T1DM病因和发病机制尚不清楚,其显著的病理生理学和病理学特征是胰岛β细胞数量显著减少和消失所导致的胰岛素分泌显著下降或缺失。根据WHO分型,T1DM可分为免疫介导性和特发性两大类。

临床上报道的3种特殊表现的1型糖尿病有:暴发性1型糖尿病(FT1D)、成人隐匿性自身免疫糖尿病(LADA)、Wolfram综合征。这三种类型1型糖尿病,在“一附院内分泌科”均有收治病例。下面就这三种病例知识点总结如下:

暴发性1型糖尿病 (FT1D)知识点:

据目前报道,绝大多数FT1D见于亚洲国家,从东亚人群的资料来看,FT1D发病强度为散发,男女患病率无明显差别,男性患病率随着年龄的增加而增加,而女性发病年龄往往较男性小,且多数与妊娠相关。从发病年龄来看20岁以上的成年人占绝大多数,这与经典T1D有所不同。
暴发性T1DM流行现状

2001~2008年,中南大学湘雅二医院对住院糖尿病患者调查发现,暴发性T1DM发生率约为1.24‰;在新发T1DM患者中,暴发性T1DM患病率可达10.3%。暴发性T1DM在各年份及各月份的发病例数无明显规律,发病年龄以中青年为主。与经典T1DM及特发T1DM相比,暴发性T1DM患者起病病程更短,血糖水平更高;HbA1c、空腹及餐后C肽水平更低;生化指标也存在显著差异,表现在动脉血pH、CO2CP、血钠更低,β-羟丁酸、血淀粉酶、ALT、AST、K、BUN及Cr水平更高,BE更多。

暴发性T1DM临床特征

起病前常有感染病史;发病急骤,平均病程仅为4.4天;代谢紊乱严重,起病时血糖平均水平为44.4 mmol/L,且伴有严重的酸中毒和电解质紊乱;HbA1c接近正常,GA轻度升高;起病时胰岛功能几乎完全、不可逆地丧失;无自身免疫的证据,仅少数患者可阳性;可有胰腺外分泌腺受损;可合并肝、肾、心脏、横纹肌溶解、胰腺外分泌等各多脏器功能损害。
暴发性T1DM诊断标准

根据日本糖尿病学会2004年提出的标准,必须满足以下3点才可确诊FT1D:① 高血糖症状1周内出现酮症或酮症酸中毒;② 初诊首次血糖>16mmol/L和HbA1c <8.5%;③起病时空腹C肽<100 pmol/L(0.1nmoL/L或0.3μg/L)和餐后2小时C肽 <170 pmol/L(0.17nmol/L或0.5μg/L)。
  
诊断的补充说明:① 支持诊断FT1D的其他临床表现还包括:起病前常有前驱症状如发热、上呼吸道感染或胃肠道症状;胰岛自身抗体如谷氨酸脱羧酶抗体(GADA)、蛋白酪氨酸磷酸酶抗体(IA-2A)、锌转运体8自身抗体(ZnT8A)等可为阴性;多数患者出现胰酶、肌酶、转氨酶升高;本病可发生在妊娠期或分娩后。② 对于有糖尿病酮症或酮症酸中毒表现的患者,应该常规考虑或筛查是否符合FT1D的诊断标准。③ 符合诊断标准的第二和第三条但病程超过1周,应高度怀疑为FT1D,并完善胰岛自身抗体、胰酶、肌酶、转氨酶等相关检查辅助诊断。④ 有研究发现FT1D患者糖化血清白蛋白(GA)和HbA1c 的比值明显升高,这可能有助于FT1D与其他类型糖尿病相鉴别。

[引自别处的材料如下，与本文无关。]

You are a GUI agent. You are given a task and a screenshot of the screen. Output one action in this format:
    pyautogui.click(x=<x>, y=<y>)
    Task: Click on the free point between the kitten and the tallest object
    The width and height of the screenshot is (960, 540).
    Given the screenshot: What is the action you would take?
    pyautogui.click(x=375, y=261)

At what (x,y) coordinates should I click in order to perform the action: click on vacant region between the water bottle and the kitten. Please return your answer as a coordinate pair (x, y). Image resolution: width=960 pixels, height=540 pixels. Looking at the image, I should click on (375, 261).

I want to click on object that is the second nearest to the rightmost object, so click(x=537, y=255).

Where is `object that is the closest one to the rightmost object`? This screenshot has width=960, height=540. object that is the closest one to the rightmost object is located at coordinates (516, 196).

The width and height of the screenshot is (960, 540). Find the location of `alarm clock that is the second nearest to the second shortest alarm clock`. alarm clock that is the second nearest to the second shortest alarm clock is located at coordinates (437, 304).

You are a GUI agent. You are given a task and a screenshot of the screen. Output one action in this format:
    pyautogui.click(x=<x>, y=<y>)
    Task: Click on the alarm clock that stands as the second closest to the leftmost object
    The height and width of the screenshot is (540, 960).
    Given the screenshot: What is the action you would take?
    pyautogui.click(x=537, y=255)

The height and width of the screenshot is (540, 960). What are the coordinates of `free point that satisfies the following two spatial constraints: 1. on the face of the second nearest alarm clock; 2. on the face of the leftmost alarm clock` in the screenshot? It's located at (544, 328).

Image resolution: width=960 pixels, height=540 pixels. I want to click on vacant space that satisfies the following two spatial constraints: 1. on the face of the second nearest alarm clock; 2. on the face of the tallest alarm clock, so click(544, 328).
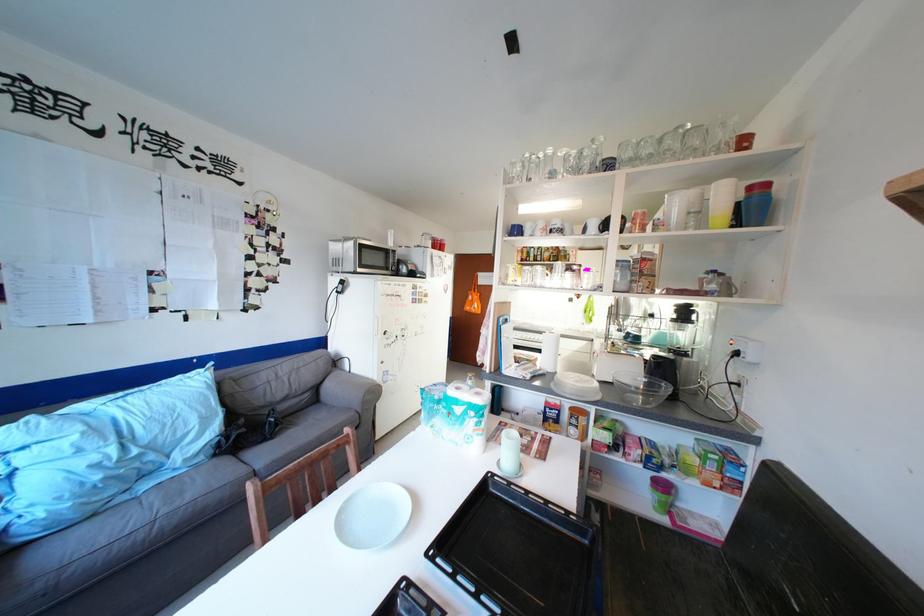
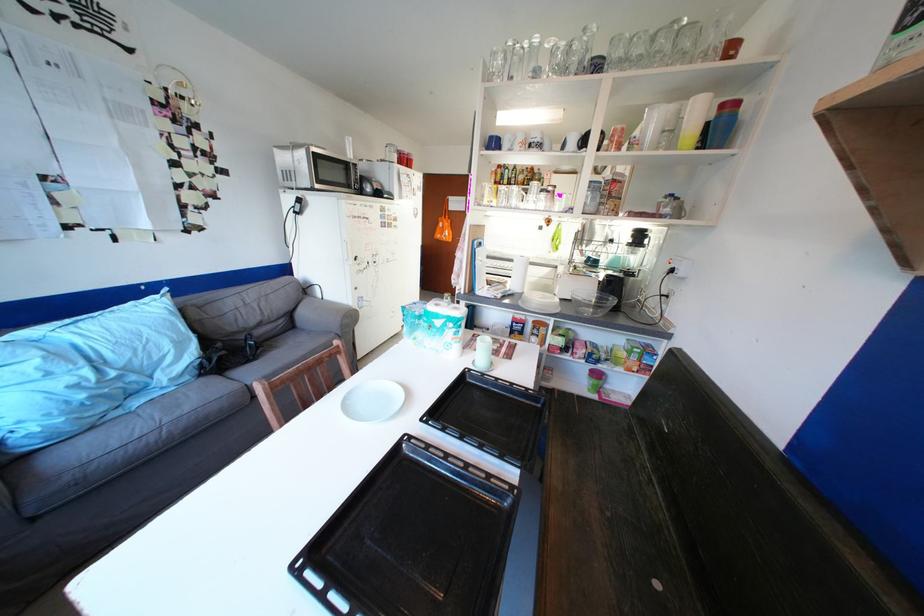
The point at (616, 167) is marked in the first image. Where is the corresponding point in the second image?

(604, 68)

FT1D的鉴别诊断① 主要与经典T1D鉴别,经典T1D发病年龄较轻,高血糖症状至酮症酸中毒的时间常常超过1周到1月,发病时HbA1c水平较高,GADA、IA-2A或ZnT8A呈阳性。② FT1D出现胃肠道症状及血尿淀粉酶升高,特别是合并胆石症者,应与重症胰腺炎所致的继发性糖尿病伴酮症酸中毒鉴别。后者腹部症状、体征更明显,血淀粉酶升高大于正常上限3倍以上,胰腺增强CT可协助鉴别。③ FT1D合并心肌酶学异常、心电图改变时,需与急性心肌梗死鉴别。后者常有冠心病的危险因素,并具有特征性的剧烈胸痛,心肌酶学及心电图可出现一系列特征性动态改变。FT1D心电图改变多为一过性,随着代谢紊乱的纠正而消失。

成人隐匿性自身免疫糖尿病(LADA)知识点:

LADA的流行病学

我国在25个城市共46个中心联合进行了LADA China多中心协作研究,调查了5128例15岁以上中国初诊2型糖尿病患者,发现其中LADA阳性率为6.2%,以18岁为年龄截点得出LADA阳性率为6.1%,以30岁为截点则为5.9%。根据各项研究结果推算,我国LADA患病率高于经典1型糖尿病。与全球数据比较,LADA在中国的患病率较高。
LADA的临床特征

LADA作为一类特殊的自身免疫糖尿病,胰岛功能自然过程多呈缓慢进行性减退,临床表现有很大的异质性。

1. 成人起病    LADA的发病年龄从25~45岁不等,发病年龄多在45岁左右。2005年,国际糖尿病免疫学会(IDS)对LADA诊断年龄的建议为30岁以上。

2. 体重情况    很多研究结果显示与抗体阴性的2型糖尿病相比,LADA患者以非肥胖多见。但是要注意的是肥胖不能作为排除LADA的依据。

3. 胰岛功能减退    LADA患者起病时尚保存一定的胰岛β细胞功能,不需依赖胰岛素治疗,每名患者从发病至出现胰岛素依赖的时间长短不一,一般需要3~5年,根据空腹C肽下降的水平来看,LADA患者胰岛β细胞功能减退比2型糖尿病快,但比经典1型糖尿病缓慢。

4. 胰岛素抵抗    LADA存在胰岛素抵抗,但胰岛素的分泌能力较2型糖尿病差,因此LADA兼具1型糖尿病和2型糖尿病的特点。根据GADA滴度,可将LADA患者分为LADA-1型和LADA-2型,前者体型消瘦,抗体滴度高,后者体型和2型糖尿病相似,抗体阳性但滴度低。

5. 并发症   急性并发症中酮症酸中毒在LADA早期发生率低,慢性并发症中LADA与2型糖尿病有相似的微血管并发症(眼、肾),神经病变在早期并不普遍,但随着病程延长而增加,大血管病变发病率无明显差异。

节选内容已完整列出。